В начале одиннадцатого я наконец начал замечать перемены, которые произошли в толпе, когда услышал смех, доносившийся с запада, со стороны ферм и развалин города на вершине. Да поможет мне бог, клянусь, я никогда раньше не слышал такого смеха. Это звучало безумно, наполнено злобой и холодной ненавистью, от которой дрожь пробежала по всему моему телу. Я крепче сжал руку Хелен и повернул голову, чтобы спросить ее, что, черт возьми, это был за звук. Один взгляд на ее лицо сказал мне, что она не будет слушать ничего из того, что я должен был сказать. Она растерялась, выжидающе глядя в ту сторону, откуда доносился смех, и улыбаясь. Ее лицо выглядело искаженным и безумным, гораздо хуже для меня, чем для кого-либо другого, потому что я так хорошо знал ее лицо, изучал его всякий раз, когда мог. Хелен умудрилась выглядеть взволнованной и испуганной, счастливой и испуганной одновременно. Это выражение было настолько чуждо ее обычно спокойному лицу, что я попытался отстраниться от нее; ее пальцы так сильно сжали мою руку, что единственным способом вырваться было бы силой вырвать ее пальцы из моих.
Может быть, я и сделал бы это в любом случае, но потом смех раздался ближе, чем раньше. Я слышал шепот людей вокруг меня, шепот, который можно услышать в церкви: «Он здесь. Он снова пришел к нам. Интересно, кого выберут». Мое сердце проделывало акробатические трюки в груди, и колени ослабли. Я почувствовал, что мои глаза притягивает темнота, из которой вырвался смех. И вот он медленно и гордо вышел из леса.

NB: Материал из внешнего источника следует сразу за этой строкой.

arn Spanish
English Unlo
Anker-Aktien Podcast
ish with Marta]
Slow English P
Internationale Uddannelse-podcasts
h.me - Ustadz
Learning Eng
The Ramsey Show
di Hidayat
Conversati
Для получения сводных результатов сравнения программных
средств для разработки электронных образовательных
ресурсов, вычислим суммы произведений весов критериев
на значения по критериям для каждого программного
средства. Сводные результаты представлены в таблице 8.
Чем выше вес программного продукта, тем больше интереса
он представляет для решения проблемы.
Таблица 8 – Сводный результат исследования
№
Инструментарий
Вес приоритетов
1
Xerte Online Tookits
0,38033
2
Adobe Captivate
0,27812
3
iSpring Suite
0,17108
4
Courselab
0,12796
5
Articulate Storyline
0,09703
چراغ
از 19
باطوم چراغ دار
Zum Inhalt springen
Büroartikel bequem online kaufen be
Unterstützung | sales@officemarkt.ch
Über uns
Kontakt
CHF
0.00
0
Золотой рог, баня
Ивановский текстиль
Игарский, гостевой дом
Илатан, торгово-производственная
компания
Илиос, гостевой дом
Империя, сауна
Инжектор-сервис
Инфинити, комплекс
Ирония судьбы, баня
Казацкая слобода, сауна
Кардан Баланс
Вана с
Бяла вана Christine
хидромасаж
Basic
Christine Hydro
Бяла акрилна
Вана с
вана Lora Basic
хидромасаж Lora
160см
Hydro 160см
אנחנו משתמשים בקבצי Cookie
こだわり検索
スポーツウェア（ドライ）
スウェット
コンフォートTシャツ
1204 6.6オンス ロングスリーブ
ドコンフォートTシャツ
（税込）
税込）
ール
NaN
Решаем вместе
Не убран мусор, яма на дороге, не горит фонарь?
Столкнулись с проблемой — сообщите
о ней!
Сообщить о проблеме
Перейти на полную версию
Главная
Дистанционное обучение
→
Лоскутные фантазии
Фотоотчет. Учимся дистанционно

Пугало Альберта Майлза во всей красе. Старая фотография, которую я видел, была пугающей; реальность же была совершенно ужасающей. Фигура была изможденной, одетой в ту же самую одежду, которую я видел на фотографии, которой было по меньшей мере сто лет, но лицо было тем, что наиболее сильно запечатлелось в моем сознании. Черты были те же самые, те самые, которые я пытался воссоздать только прошлой ночью, но гораздо более реальные, более мощные, чем те, которые я сформировал. То, что я принял за плоть, на самом деле оказалось тыквой или чем-то настолько похожим по текстуре, что разницы не было видно. Черты его лица были вырезаны на толстой коже головы, рот, как у Джека-фонаря, улыбался всем, когда существо вышло на площадь, хотя казалось, оно шло недостаточно быстро для того расстояния, которое преодолело. В поле зрения появилась тыквоподобная голова, гордо поднятая и чуть наклоненная влево. Высокие, надменные скулы, как у человеческого черепа, обрамляли кукурузные шелковые волосы. Пещеристая ухмылка показывала слабое свечение изнутри, похожее на мерцание пламени. Два адских огня напряженно горели в пустых глазницах, переходя от человека к человеку и заставляя лица гримасничать от страха. Пока они не сосредоточились на мне.
Как будто пугало знало, что я не принадлежу к остальным, как будто он чувствовал, что я не из этих мест, не из тех людей, которые обычно празднуют Хэллоуин на площади. Я был уверен, что это существо подойдет ко мне и поразит меня за то, что я имел наглость показаться в присутствии его последователей. Я знал, что почти мертв, и будь я проклят, если чуть не обмочился. Затем он отвернулся от меня и посмотрел направо. Как раз в это время я вспомнил, как дышать.
Мне было трудно принять это; чем больше я смотрел на пугало, тем менее реальным оно мне казалось. Лицо этой твари было невероятно подвижным и все еще напоминало тыкву, вырезанную специально для этого события. Губы шевельнулись. Голова легко вытянулась, когда существо огляделось. Я не мог остановиться, протянул руку и схватил пугало, когда оно пролетело мимо меня. Мой разум, по крайней мере логическая часть, требовал, чтобы я раз и навсегда доказал, что это существо было плодом моего воображения.